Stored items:
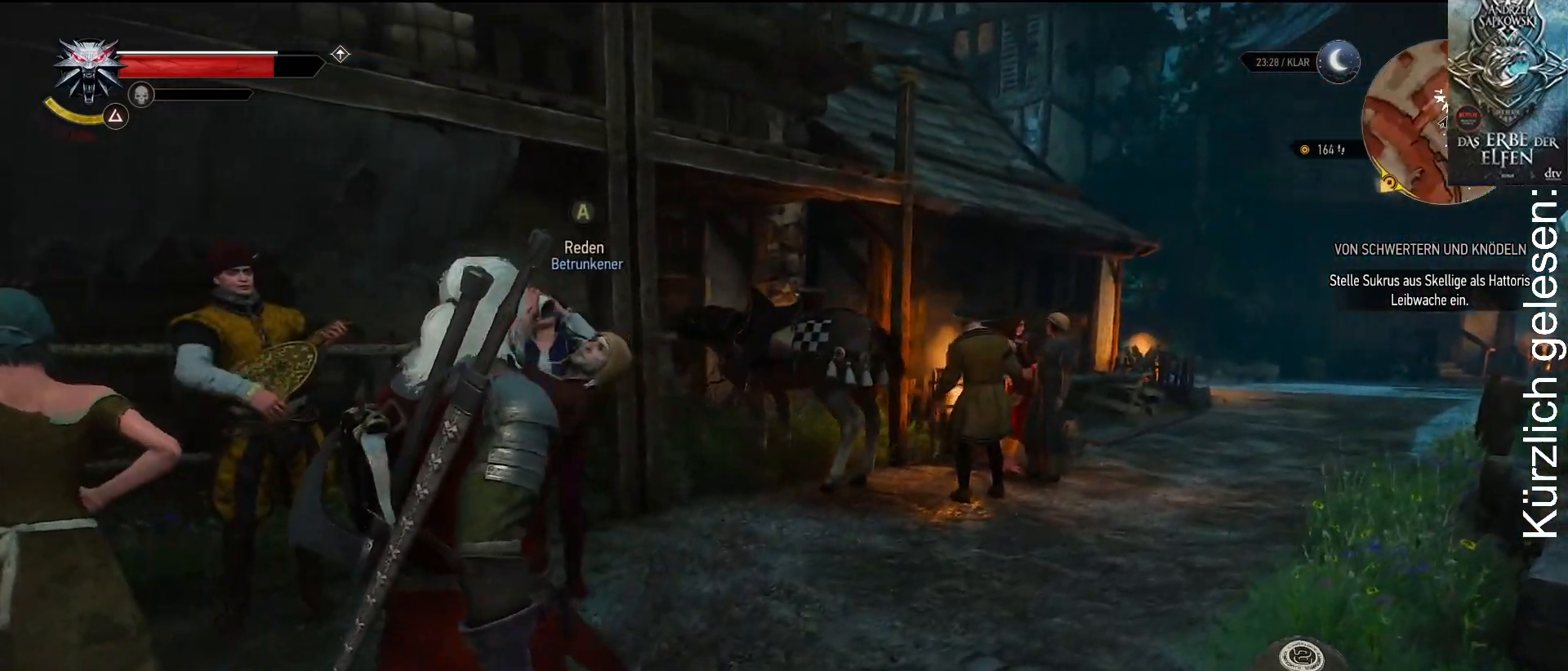
{"buttons": [], "left_stick": "up-right", "right_stick": "down-left", "events": [[67, "right_stick", "center"], [483, "right_stick", "down-left"]]}
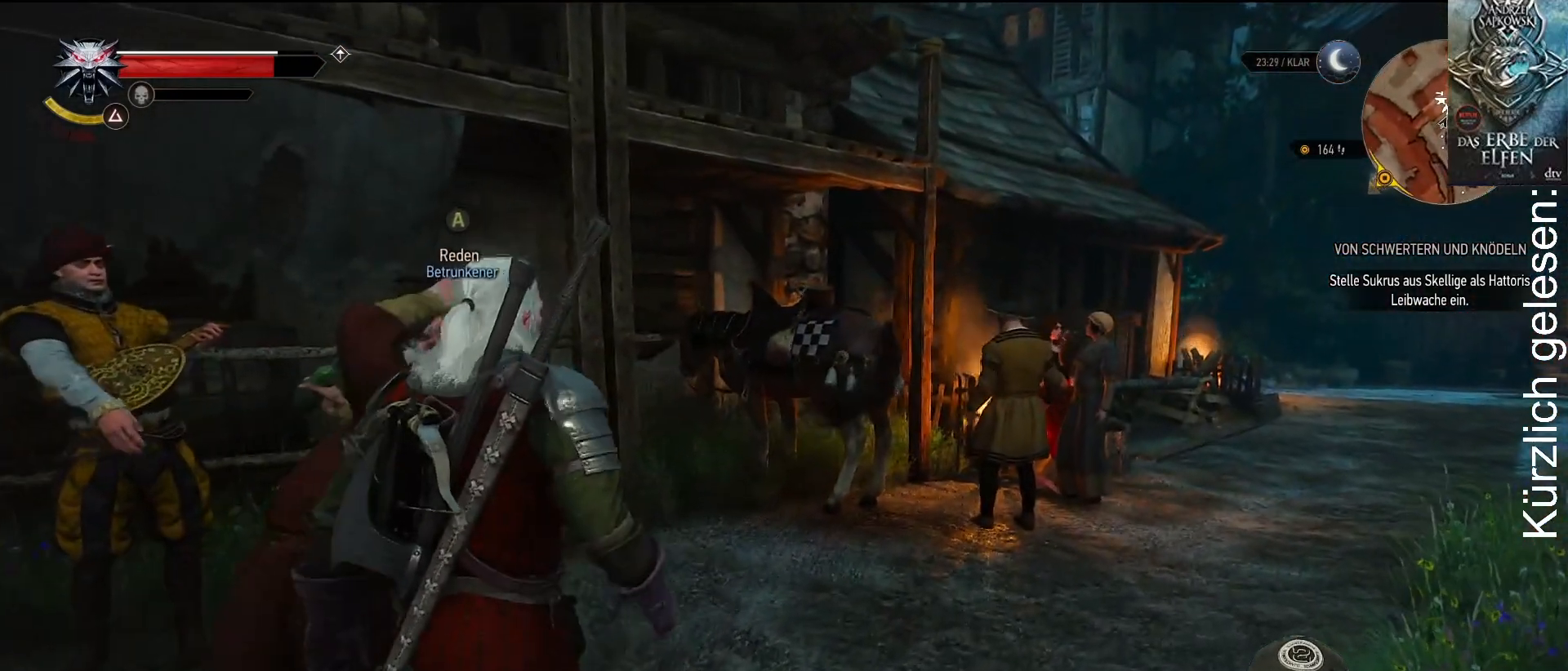
{"buttons": [], "left_stick": "up-right", "right_stick": "down-left", "events": []}
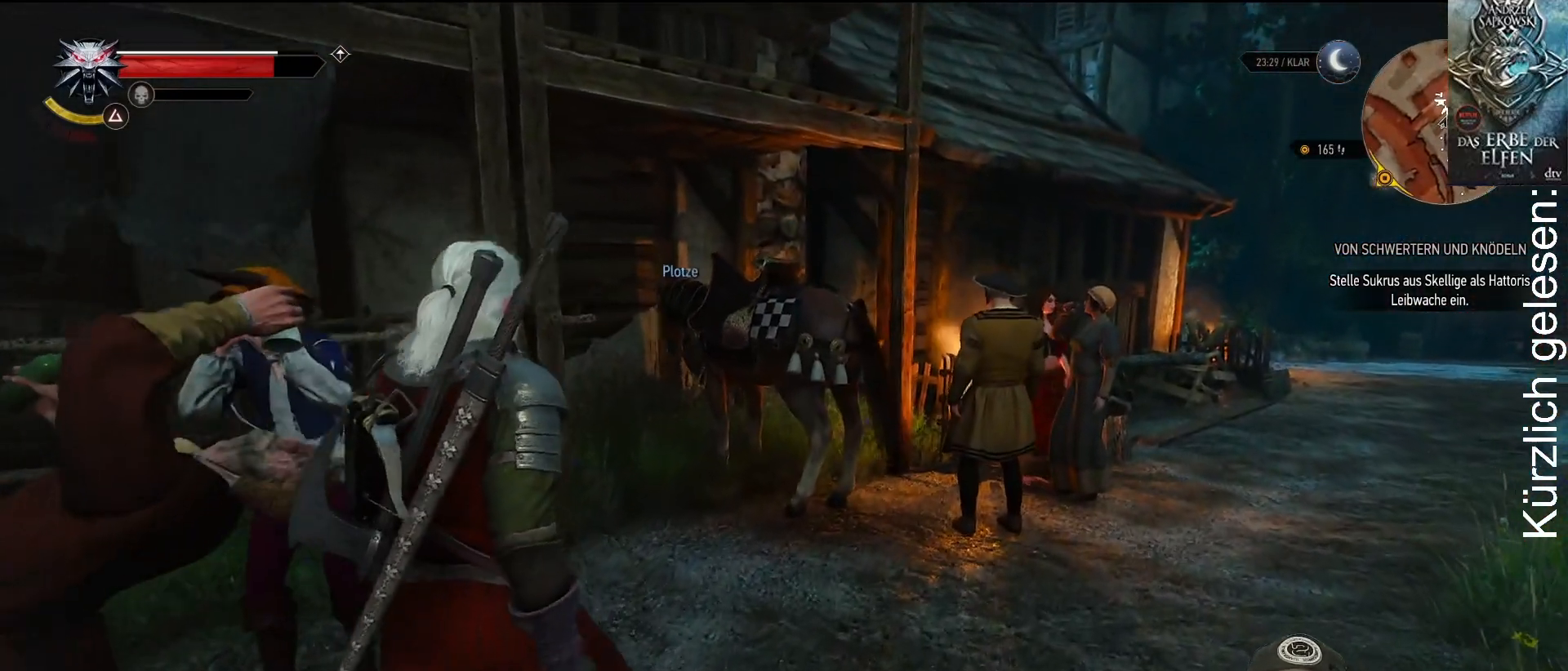
{"buttons": [], "left_stick": "up", "right_stick": "center", "events": [[117, "left_stick", "up"], [483, "right_stick", "center"]]}
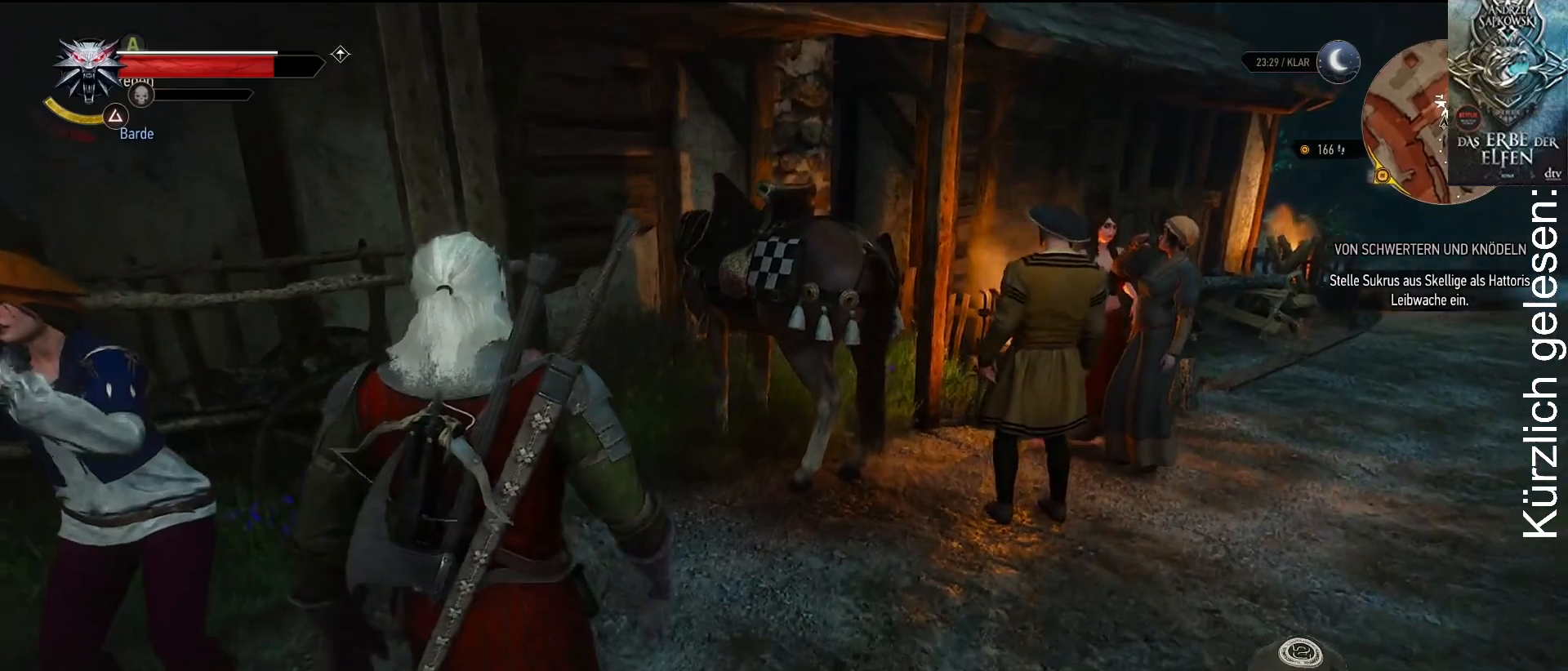
{"buttons": [], "left_stick": "up", "right_stick": "center", "events": []}
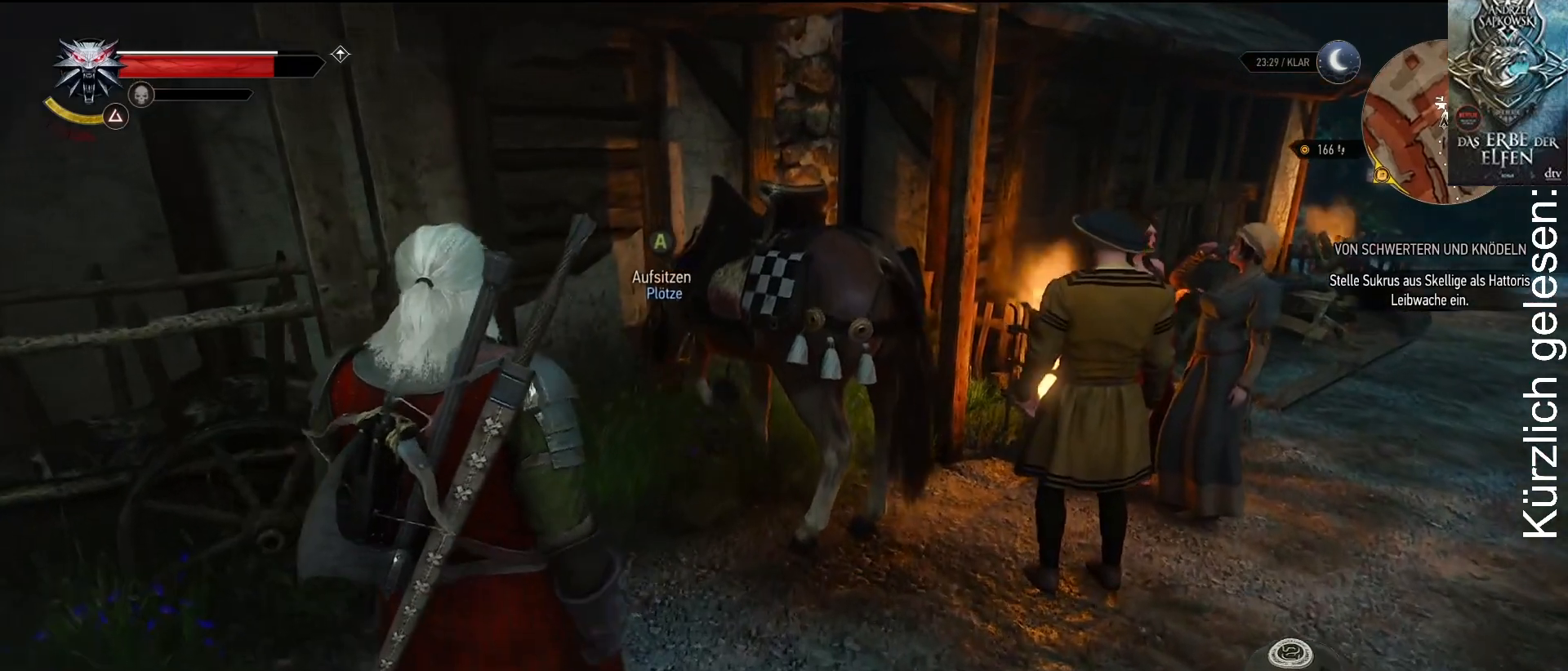
{"buttons": [], "left_stick": "up", "right_stick": "center", "events": [[217, "right_stick", "right"], [383, "right_stick", "center"]]}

• _Exercise requirements_:
A faithful, complete copy of the records above is required, one that contains no pictures.

• _Exercise solution_:
{"buttons": [], "left_stick": "up-right", "right_stick": "down-left", "events": [[67, "right_stick", "center"], [483, "right_stick", "down-left"]]}
{"buttons": [], "left_stick": "up-right", "right_stick": "down-left", "events": []}
{"buttons": [], "left_stick": "up", "right_stick": "center", "events": [[117, "left_stick", "up"], [483, "right_stick", "center"]]}
{"buttons": [], "left_stick": "up", "right_stick": "center", "events": []}
{"buttons": [], "left_stick": "up", "right_stick": "center", "events": [[217, "right_stick", "right"], [383, "right_stick", "center"]]}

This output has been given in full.